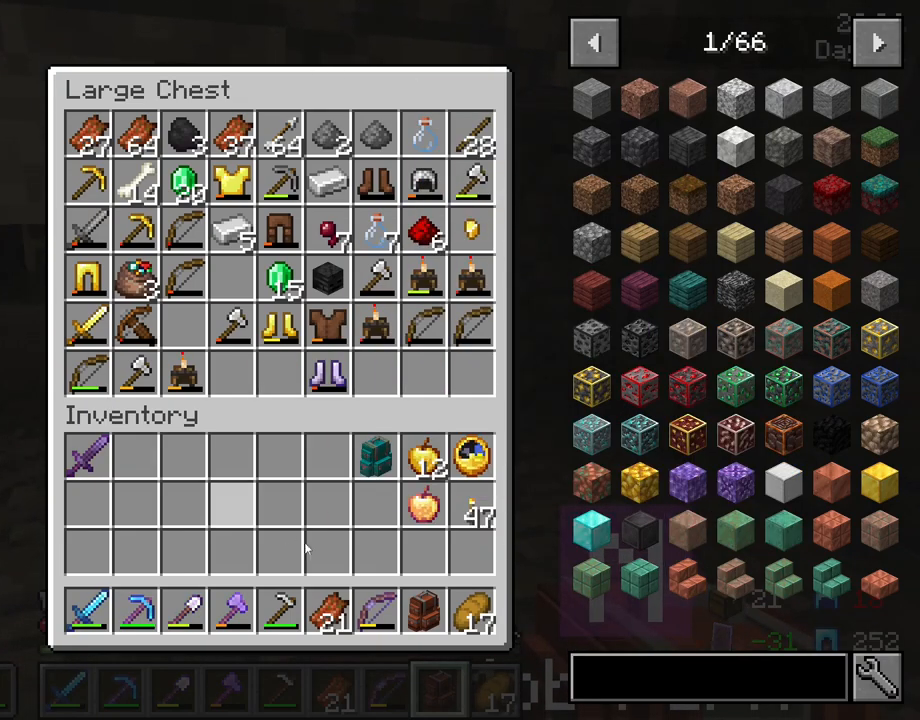
{"keys": ["shift"], "mouse": ["left"], "mouse_move": "still", "events": [[217, "shift", "down"], [500, "mouse_left", "down"]]}
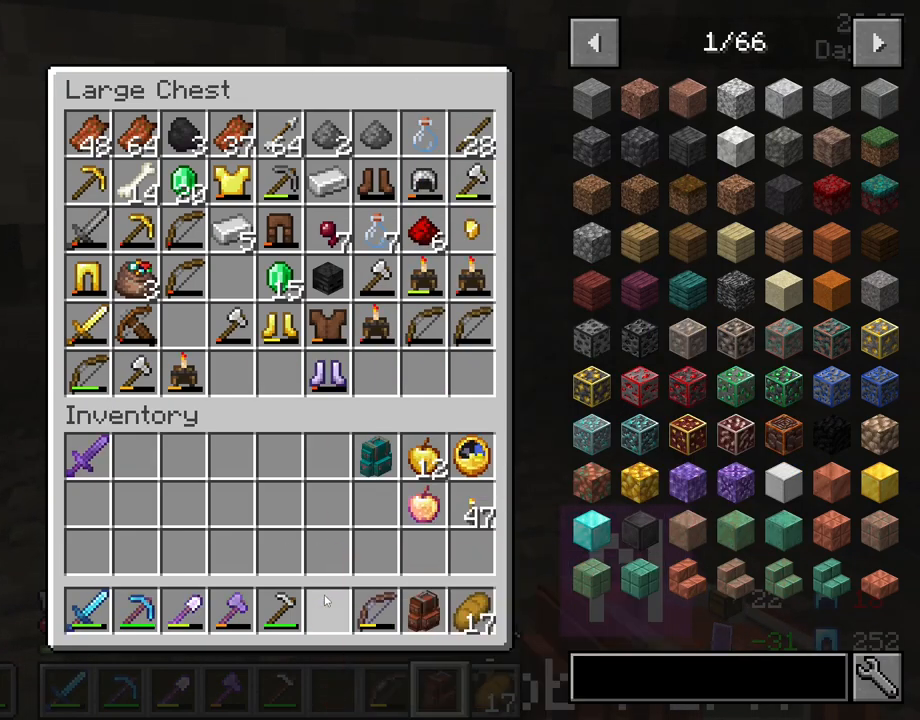
{"keys": [], "mouse": [], "mouse_move": "right", "events": [[100, "mouse_left", "up"], [333, "shift", "up"]]}
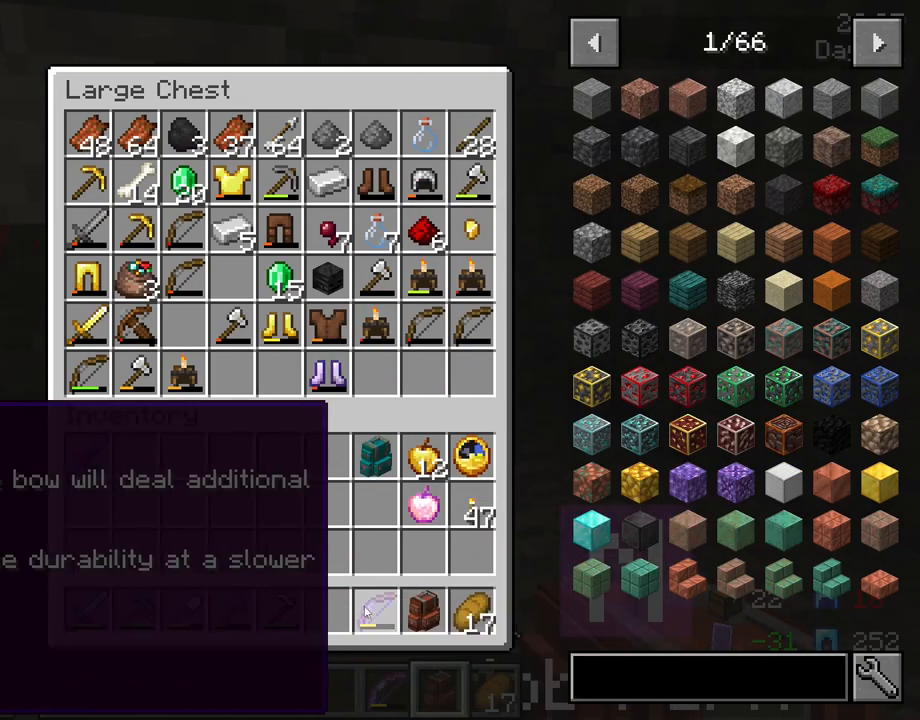
{"keys": [], "mouse": [], "mouse_move": "still", "events": []}
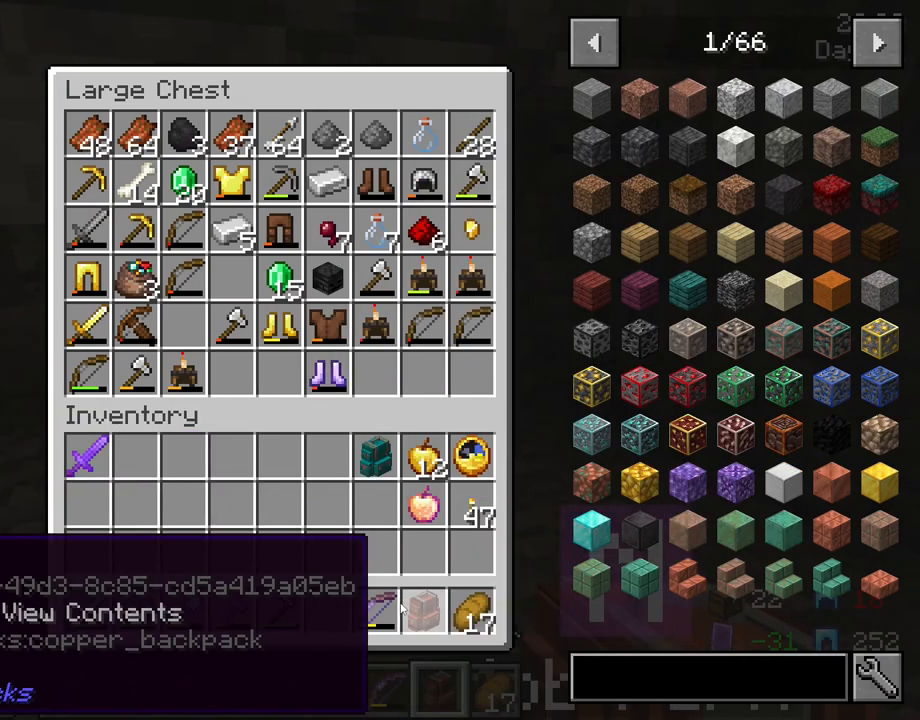
{"keys": [], "mouse": [], "mouse_move": "still", "events": []}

+ + + + + + +

# Aim of the task
Provide the count of lines above containing "shift", without any added words.

# Response to this task
2